PROBLEM TO WORK ON
The records below are to be copied exactly, with their pictures left out.

TASK MATERIAL Start Marker

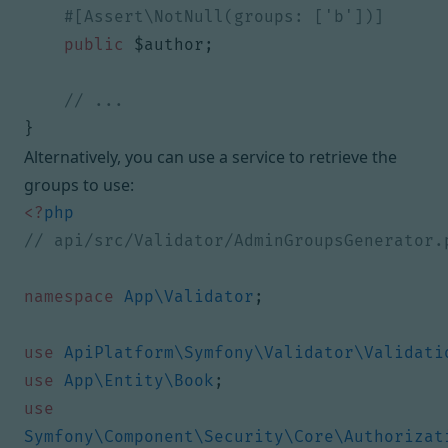
public
$author
;
}
Alternatively, you can use a service to retrieve the
groups to use:
<?
php
namespace
App\Validator
;
use
ApiPlatform\Symfony\Validator\Validati
use
App\Entity\Book
;
use
Symfony\Component\Security\Core\Authorizat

TASK MATERIAL End Marker

SOLUTION
public
$author
;
}
Alternatively, you can use a service to retrieve the
groups to use:
<?
php
namespace
App\Validator
;
use
ApiPlatform\Symfony\Validator\Validati
use
App\Entity\Book
;
use
Symfony\Component\Security\Core\Authorizat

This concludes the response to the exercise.